▶ [Activity]: Set every line of the data down again exactly, and keep the pictures out.

▶ [Data under study]:
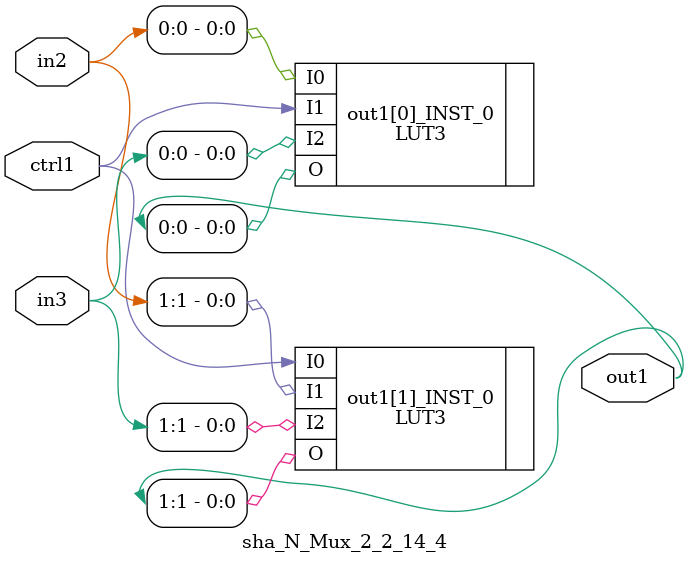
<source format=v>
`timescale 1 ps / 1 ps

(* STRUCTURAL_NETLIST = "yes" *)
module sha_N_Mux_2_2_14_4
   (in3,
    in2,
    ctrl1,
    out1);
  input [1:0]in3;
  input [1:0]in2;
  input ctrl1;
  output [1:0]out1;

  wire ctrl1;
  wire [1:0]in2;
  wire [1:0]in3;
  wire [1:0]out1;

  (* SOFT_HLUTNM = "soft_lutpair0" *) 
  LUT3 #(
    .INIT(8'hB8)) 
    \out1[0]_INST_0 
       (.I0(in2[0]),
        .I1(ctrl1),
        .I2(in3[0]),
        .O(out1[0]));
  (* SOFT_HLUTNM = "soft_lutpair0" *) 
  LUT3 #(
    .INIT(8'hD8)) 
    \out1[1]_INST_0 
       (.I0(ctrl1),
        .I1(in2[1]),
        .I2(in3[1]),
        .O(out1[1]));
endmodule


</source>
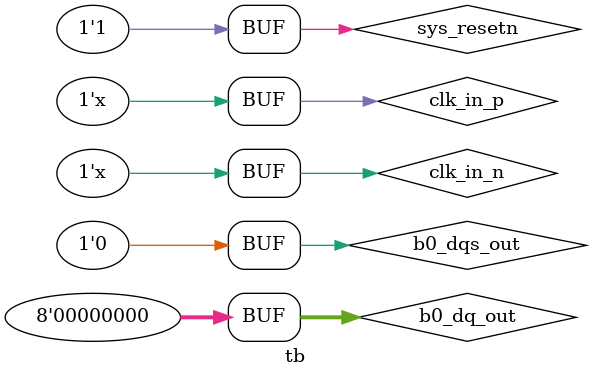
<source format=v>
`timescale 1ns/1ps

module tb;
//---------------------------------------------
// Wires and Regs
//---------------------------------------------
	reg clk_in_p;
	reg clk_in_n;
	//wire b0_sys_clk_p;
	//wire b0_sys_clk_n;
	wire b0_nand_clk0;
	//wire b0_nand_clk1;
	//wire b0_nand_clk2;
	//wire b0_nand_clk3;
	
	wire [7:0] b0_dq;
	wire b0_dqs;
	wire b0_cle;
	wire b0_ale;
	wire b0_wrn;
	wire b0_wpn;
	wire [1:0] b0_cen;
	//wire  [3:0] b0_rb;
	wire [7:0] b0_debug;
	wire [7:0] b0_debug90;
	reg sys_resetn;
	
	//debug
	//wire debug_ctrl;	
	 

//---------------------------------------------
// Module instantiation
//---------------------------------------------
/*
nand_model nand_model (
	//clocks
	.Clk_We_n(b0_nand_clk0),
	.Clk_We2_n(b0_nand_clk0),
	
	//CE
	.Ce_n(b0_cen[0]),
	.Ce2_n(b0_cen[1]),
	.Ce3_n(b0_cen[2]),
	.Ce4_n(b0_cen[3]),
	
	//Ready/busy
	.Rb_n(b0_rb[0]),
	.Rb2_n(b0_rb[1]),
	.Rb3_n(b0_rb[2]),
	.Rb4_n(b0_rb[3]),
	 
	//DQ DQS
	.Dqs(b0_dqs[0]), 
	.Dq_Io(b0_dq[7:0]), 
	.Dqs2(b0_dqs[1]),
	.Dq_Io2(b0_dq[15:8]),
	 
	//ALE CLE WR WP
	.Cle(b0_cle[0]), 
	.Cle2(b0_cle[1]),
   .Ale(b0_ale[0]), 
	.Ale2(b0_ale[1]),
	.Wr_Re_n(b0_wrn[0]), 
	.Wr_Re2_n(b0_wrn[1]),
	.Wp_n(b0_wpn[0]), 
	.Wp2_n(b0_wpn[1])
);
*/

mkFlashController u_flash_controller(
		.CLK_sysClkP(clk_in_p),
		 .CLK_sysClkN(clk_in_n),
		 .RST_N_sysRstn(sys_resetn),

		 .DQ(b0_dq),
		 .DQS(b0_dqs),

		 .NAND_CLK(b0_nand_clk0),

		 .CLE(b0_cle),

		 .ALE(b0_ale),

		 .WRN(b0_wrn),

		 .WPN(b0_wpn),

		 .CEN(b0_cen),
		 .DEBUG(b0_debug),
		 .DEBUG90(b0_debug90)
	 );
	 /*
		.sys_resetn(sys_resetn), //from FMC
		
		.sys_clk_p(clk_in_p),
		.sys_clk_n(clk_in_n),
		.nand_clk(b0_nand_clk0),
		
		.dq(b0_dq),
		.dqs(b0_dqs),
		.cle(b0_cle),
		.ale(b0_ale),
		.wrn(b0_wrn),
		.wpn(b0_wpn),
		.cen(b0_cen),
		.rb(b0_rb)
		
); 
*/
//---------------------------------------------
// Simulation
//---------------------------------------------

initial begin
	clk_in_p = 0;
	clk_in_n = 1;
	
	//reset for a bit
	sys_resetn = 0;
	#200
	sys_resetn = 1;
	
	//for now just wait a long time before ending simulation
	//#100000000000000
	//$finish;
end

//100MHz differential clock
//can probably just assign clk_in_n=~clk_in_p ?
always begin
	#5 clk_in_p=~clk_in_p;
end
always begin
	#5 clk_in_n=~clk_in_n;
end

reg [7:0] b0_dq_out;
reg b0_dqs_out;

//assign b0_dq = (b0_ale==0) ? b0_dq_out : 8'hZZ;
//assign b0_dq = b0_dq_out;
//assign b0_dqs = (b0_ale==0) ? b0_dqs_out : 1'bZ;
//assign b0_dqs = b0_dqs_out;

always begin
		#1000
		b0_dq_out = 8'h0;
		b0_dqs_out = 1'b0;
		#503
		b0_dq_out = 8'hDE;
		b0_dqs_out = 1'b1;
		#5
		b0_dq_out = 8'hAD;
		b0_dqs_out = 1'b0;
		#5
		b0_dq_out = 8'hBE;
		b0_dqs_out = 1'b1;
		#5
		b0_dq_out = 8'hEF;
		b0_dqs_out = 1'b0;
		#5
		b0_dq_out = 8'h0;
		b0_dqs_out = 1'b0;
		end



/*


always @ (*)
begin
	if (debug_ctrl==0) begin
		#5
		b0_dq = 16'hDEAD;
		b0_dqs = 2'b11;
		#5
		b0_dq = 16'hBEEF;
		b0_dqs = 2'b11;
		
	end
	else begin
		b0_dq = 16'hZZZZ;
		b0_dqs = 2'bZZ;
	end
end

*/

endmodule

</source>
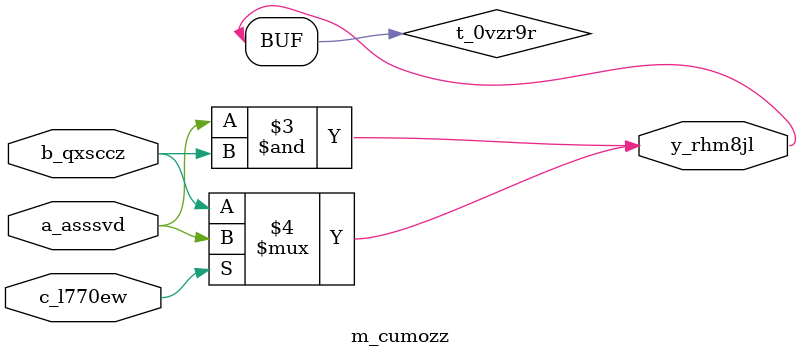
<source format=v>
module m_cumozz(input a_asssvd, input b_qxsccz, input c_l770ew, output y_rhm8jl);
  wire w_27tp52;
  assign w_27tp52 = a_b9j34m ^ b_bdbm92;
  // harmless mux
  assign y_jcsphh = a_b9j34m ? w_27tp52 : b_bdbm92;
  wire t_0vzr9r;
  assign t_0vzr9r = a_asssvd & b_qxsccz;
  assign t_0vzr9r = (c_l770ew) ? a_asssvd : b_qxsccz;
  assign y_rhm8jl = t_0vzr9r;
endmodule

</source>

▶ [Your solution]:
<source format=v>
`timescale 1 ps / 1 ps

(* STRUCTURAL_NETLIST = "yes" *)
module sha_N_Mux_2_2_14_4
   (in3,
    in2,
    ctrl1,
    out1);
  input [1:0]in3;
  input [1:0]in2;
  input ctrl1;
  output [1:0]out1;

  wire ctrl1;
  wire [1:0]in2;
  wire [1:0]in3;
  wire [1:0]out1;

  (* SOFT_HLUTNM = "soft_lutpair0" *) 
  LUT3 #(
    .INIT(8'hB8)) 
    \out1[0]_INST_0 
       (.I0(in2[0]),
        .I1(ctrl1),
        .I2(in3[0]),
        .O(out1[0]));
  (* SOFT_HLUTNM = "soft_lutpair0" *) 
  LUT3 #(
    .INIT(8'hD8)) 
    \out1[1]_INST_0 
       (.I0(ctrl1),
        .I1(in2[1]),
        .I2(in3[1]),
        .O(out1[1]));
endmodule


</source>
<source format=v>
`timescale 1ns/1ps

module tb;
//---------------------------------------------
// Wires and Regs
//---------------------------------------------
	reg clk_in_p;
	reg clk_in_n;
	//wire b0_sys_clk_p;
	//wire b0_sys_clk_n;
	wire b0_nand_clk0;
	//wire b0_nand_clk1;
	//wire b0_nand_clk2;
	//wire b0_nand_clk3;
	
	wire [7:0] b0_dq;
	wire b0_dqs;
	wire b0_cle;
	wire b0_ale;
	wire b0_wrn;
	wire b0_wpn;
	wire [1:0] b0_cen;
	//wire  [3:0] b0_rb;
	wire [7:0] b0_debug;
	wire [7:0] b0_debug90;
	reg sys_resetn;
	
	//debug
	//wire debug_ctrl;	
	 

//---------------------------------------------
// Module instantiation
//---------------------------------------------
/*
nand_model nand_model (
	//clocks
	.Clk_We_n(b0_nand_clk0),
	.Clk_We2_n(b0_nand_clk0),
	
	//CE
	.Ce_n(b0_cen[0]),
	.Ce2_n(b0_cen[1]),
	.Ce3_n(b0_cen[2]),
	.Ce4_n(b0_cen[3]),
	
	//Ready/busy
	.Rb_n(b0_rb[0]),
	.Rb2_n(b0_rb[1]),
	.Rb3_n(b0_rb[2]),
	.Rb4_n(b0_rb[3]),
	 
	//DQ DQS
	.Dqs(b0_dqs[0]), 
	.Dq_Io(b0_dq[7:0]), 
	.Dqs2(b0_dqs[1]),
	.Dq_Io2(b0_dq[15:8]),
	 
	//ALE CLE WR WP
	.Cle(b0_cle[0]), 
	.Cle2(b0_cle[1]),
   .Ale(b0_ale[0]), 
	.Ale2(b0_ale[1]),
	.Wr_Re_n(b0_wrn[0]), 
	.Wr_Re2_n(b0_wrn[1]),
	.Wp_n(b0_wpn[0]), 
	.Wp2_n(b0_wpn[1])
);
*/

mkFlashController u_flash_controller(
		.CLK_sysClkP(clk_in_p),
		 .CLK_sysClkN(clk_in_n),
		 .RST_N_sysRstn(sys_resetn),

		 .DQ(b0_dq),
		 .DQS(b0_dqs),

		 .NAND_CLK(b0_nand_clk0),

		 .CLE(b0_cle),

		 .ALE(b0_ale),

		 .WRN(b0_wrn),

		 .WPN(b0_wpn),

		 .CEN(b0_cen),
		 .DEBUG(b0_debug),
		 .DEBUG90(b0_debug90)
	 );
	 /*
		.sys_resetn(sys_resetn), //from FMC
		
		.sys_clk_p(clk_in_p),
		.sys_clk_n(clk_in_n),
		.nand_clk(b0_nand_clk0),
		
		.dq(b0_dq),
		.dqs(b0_dqs),
		.cle(b0_cle),
		.ale(b0_ale),
		.wrn(b0_wrn),
		.wpn(b0_wpn),
		.cen(b0_cen),
		.rb(b0_rb)
		
); 
*/
//---------------------------------------------
// Simulation
//---------------------------------------------

initial begin
	clk_in_p = 0;
	clk_in_n = 1;
	
	//reset for a bit
	sys_resetn = 0;
	#200
	sys_resetn = 1;
	
	//for now just wait a long time before ending simulation
	//#100000000000000
	//$finish;
end

//100MHz differential clock
//can probably just assign clk_in_n=~clk_in_p ?
always begin
	#5 clk_in_p=~clk_in_p;
end
always begin
	#5 clk_in_n=~clk_in_n;
end

reg [7:0] b0_dq_out;
reg b0_dqs_out;

//assign b0_dq = (b0_ale==0) ? b0_dq_out : 8'hZZ;
//assign b0_dq = b0_dq_out;
//assign b0_dqs = (b0_ale==0) ? b0_dqs_out : 1'bZ;
//assign b0_dqs = b0_dqs_out;

always begin
		#1000
		b0_dq_out = 8'h0;
		b0_dqs_out = 1'b0;
		#503
		b0_dq_out = 8'hDE;
		b0_dqs_out = 1'b1;
		#5
		b0_dq_out = 8'hAD;
		b0_dqs_out = 1'b0;
		#5
		b0_dq_out = 8'hBE;
		b0_dqs_out = 1'b1;
		#5
		b0_dq_out = 8'hEF;
		b0_dqs_out = 1'b0;
		#5
		b0_dq_out = 8'h0;
		b0_dqs_out = 1'b0;
		end



/*


always @ (*)
begin
	if (debug_ctrl==0) begin
		#5
		b0_dq = 16'hDEAD;
		b0_dqs = 2'b11;
		#5
		b0_dq = 16'hBEEF;
		b0_dqs = 2'b11;
		
	end
	else begin
		b0_dq = 16'hZZZZ;
		b0_dqs = 2'bZZ;
	end
end

*/

endmodule

</source>
<source format=v>
module m_cumozz(input a_asssvd, input b_qxsccz, input c_l770ew, output y_rhm8jl);
  wire w_27tp52;
  assign w_27tp52 = a_b9j34m ^ b_bdbm92;
  // harmless mux
  assign y_jcsphh = a_b9j34m ? w_27tp52 : b_bdbm92;
  wire t_0vzr9r;
  assign t_0vzr9r = a_asssvd & b_qxsccz;
  assign t_0vzr9r = (c_l770ew) ? a_asssvd : b_qxsccz;
  assign y_rhm8jl = t_0vzr9r;
endmodule

</source>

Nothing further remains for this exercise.